There is clear evidence showing EPZ015666 inhibits PRMT5 directly in cell-free experiments, including several orthogonal biochemical assays, X-ray crystallography, surface plasmon resonance, SAR, appropriate counter-screens for assay artifacts and binding kinetics. There is also solid evidence showing target engagement in cells, notably through the use of CETSA and a functional readout (i.e., reduction in SmD3me2s signal). Available evidence suggests this is an sound chemical probe with oral bioavailability and demonstrated efficacy in mouse xenograft models, both with reduction in tumor volume (Z-138 and Maver-1 cells) and PRMT5 target inhibition (SDMA levels). Additional evidence that would strengthen confidence in the use of EPZ015666 includes additional selectivity data (e.g., other epigenetic enzyme classes and unrelated classes as well), cytotoxicity data versus other standard cell lines, additional PK data (e.g., under conditions where the dosage and formulation more closely approximates the xenograft studies), and demonstration of in vivo target engagement (e.g., CETSA). This probe should be used in conjunction with its inactive analog, EPZ019896, to control for off-target effects.
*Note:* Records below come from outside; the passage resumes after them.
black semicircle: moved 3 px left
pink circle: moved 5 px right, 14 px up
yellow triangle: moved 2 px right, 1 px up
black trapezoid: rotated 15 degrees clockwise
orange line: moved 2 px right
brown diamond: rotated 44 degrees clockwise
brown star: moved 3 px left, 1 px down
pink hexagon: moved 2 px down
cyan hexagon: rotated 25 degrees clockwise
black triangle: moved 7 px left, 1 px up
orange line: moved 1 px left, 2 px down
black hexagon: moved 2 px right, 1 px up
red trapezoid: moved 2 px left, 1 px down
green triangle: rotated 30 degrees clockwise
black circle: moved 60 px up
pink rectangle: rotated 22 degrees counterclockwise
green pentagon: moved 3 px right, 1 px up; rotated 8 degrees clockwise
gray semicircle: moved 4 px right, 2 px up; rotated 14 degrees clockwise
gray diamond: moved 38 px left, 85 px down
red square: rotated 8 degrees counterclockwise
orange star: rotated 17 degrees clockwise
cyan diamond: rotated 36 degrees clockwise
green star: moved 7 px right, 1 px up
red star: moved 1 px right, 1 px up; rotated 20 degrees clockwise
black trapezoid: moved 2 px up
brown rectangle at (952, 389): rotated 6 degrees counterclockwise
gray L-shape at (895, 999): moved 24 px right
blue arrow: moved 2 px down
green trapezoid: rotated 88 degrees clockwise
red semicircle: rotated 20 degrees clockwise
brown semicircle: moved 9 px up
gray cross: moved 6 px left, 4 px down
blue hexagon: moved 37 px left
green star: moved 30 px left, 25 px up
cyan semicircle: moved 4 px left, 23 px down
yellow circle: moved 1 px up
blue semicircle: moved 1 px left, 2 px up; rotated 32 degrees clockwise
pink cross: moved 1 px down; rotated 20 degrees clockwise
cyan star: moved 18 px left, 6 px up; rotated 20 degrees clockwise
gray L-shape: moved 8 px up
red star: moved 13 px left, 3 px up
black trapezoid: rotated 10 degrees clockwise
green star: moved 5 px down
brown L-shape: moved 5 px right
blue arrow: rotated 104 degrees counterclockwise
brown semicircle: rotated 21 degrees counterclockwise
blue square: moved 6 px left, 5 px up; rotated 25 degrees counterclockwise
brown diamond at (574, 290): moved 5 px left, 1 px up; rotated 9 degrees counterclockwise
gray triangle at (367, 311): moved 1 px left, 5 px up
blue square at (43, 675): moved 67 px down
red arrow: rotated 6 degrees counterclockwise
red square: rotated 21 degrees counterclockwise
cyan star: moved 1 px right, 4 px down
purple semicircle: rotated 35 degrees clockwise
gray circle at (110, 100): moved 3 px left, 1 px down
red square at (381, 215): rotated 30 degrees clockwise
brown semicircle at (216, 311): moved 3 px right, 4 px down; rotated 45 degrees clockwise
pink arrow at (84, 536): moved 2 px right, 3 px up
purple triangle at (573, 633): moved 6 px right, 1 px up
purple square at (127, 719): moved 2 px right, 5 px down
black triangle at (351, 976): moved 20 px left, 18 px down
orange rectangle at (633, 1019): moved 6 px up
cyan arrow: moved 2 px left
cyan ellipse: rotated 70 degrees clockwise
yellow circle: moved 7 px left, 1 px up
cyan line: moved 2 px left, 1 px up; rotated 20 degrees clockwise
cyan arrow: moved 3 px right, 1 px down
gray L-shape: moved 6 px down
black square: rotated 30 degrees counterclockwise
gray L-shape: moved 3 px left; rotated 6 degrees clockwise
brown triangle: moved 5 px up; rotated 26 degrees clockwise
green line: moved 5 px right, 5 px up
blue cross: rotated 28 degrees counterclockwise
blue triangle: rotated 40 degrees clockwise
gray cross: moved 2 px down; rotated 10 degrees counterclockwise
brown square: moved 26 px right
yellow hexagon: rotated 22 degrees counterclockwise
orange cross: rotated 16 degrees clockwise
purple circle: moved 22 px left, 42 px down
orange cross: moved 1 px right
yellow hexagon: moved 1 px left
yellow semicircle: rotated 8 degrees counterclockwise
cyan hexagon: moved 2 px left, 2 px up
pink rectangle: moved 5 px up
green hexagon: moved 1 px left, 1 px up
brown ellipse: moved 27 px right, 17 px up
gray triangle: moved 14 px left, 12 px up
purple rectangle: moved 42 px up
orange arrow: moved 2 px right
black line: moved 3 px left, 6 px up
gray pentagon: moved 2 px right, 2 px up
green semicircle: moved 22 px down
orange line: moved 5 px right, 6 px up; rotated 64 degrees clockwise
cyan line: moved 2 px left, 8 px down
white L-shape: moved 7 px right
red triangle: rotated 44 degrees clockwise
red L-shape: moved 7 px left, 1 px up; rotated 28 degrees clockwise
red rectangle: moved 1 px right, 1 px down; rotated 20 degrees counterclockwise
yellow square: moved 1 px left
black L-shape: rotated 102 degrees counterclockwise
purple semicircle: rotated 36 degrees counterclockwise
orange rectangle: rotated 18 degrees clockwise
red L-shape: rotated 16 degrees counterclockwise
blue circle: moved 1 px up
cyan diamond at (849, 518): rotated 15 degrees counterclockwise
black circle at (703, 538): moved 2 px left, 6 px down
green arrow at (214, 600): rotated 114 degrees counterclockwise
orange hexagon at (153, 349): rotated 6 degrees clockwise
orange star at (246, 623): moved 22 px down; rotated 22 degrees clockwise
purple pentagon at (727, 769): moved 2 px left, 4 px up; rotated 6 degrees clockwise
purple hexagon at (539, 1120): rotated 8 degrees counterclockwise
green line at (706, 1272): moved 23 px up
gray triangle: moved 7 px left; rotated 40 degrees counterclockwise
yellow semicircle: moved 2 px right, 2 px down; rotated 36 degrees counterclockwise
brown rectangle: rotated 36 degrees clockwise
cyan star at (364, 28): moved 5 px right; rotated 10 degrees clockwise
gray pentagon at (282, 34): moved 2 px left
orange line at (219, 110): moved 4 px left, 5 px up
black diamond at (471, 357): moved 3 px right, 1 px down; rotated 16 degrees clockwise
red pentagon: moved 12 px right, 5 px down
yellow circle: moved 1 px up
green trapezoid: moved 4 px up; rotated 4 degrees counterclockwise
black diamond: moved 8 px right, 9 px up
EPZ015666 is an excellent potent and selective PRMT5 probe that can be used in cellular systems.

The reported data for this compound shows potent biochemical and cellular inhibition of the target, and preliminary single dose pharmokinetic (PK) data suggests good coverage above IC₉₀ for 12 hr @ 100 mg/kg. Physicochemical properties are acceptable. Note that no selectivity data against related family targets are reported and, as such, there remains a possibility that off-target pharmacology may be observed. However, on-target pharmacology is demonstrated with reduction of downstream products.